WHAT IS REQUIRED →
The required output is the line containing "1. Run full test suite to establish baseline" followed by every line after it to the end of the listing, each written out exactly.

AVAILABLE DATA →
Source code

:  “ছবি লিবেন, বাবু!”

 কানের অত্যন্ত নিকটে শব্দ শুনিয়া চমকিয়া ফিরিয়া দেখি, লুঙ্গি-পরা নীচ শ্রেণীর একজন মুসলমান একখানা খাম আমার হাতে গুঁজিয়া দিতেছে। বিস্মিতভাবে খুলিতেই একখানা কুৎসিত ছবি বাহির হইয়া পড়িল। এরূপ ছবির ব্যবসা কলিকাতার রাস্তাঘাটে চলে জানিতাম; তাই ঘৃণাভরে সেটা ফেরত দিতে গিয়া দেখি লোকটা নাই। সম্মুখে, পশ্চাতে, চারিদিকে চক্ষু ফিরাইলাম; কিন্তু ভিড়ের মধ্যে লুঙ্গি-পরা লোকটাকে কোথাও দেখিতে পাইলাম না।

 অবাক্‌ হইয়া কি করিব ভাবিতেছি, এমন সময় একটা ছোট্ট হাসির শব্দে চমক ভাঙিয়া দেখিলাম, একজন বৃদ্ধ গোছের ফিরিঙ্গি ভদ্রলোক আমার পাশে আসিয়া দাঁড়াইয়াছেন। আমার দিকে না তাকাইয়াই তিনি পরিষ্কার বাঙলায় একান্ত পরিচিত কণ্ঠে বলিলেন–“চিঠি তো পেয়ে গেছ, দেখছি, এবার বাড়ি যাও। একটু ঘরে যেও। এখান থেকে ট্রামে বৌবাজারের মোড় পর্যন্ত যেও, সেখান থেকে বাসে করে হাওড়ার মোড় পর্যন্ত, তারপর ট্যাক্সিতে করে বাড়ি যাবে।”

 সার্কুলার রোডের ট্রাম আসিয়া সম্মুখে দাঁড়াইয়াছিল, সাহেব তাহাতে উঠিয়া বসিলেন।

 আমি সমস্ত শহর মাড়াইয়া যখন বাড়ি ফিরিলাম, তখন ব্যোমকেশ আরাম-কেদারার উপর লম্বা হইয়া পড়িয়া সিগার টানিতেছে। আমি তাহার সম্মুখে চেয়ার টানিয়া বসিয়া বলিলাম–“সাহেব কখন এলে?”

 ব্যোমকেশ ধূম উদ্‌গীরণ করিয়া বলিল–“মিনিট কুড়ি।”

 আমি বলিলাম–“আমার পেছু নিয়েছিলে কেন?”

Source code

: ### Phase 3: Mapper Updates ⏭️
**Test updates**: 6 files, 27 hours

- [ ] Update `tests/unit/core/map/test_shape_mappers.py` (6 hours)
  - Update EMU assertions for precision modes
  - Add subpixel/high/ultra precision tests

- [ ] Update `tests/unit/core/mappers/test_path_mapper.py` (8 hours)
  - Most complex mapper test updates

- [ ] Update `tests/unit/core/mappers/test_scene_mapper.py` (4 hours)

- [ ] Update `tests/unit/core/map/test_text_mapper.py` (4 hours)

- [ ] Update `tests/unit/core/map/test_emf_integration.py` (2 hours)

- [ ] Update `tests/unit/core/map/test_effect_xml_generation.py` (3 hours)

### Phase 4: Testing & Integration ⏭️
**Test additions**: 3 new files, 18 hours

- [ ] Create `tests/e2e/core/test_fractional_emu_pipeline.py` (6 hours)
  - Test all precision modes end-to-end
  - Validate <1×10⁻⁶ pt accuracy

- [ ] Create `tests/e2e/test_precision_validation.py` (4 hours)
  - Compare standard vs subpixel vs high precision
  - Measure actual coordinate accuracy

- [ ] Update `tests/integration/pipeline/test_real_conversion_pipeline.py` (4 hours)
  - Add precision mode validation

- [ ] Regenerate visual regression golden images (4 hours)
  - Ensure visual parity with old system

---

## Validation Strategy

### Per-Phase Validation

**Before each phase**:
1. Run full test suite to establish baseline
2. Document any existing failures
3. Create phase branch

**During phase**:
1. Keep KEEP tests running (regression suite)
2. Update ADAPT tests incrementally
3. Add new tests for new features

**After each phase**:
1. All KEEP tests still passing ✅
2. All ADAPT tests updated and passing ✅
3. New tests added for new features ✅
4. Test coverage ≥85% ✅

RESULT OF THIS EXERCISE →
1. Run full test suite to establish baseline
2. Document any existing failures
3. Create phase branch

**During phase**:
1. Keep KEEP tests running (regression suite)
2. Update ADAPT tests incrementally
3. Add new tests for new features

**After each phase**:
1. All KEEP tests still passing ✅
2. All ADAPT tests updated and passing ✅
3. New tests added for new features ✅
4. Test coverage ≥85% ✅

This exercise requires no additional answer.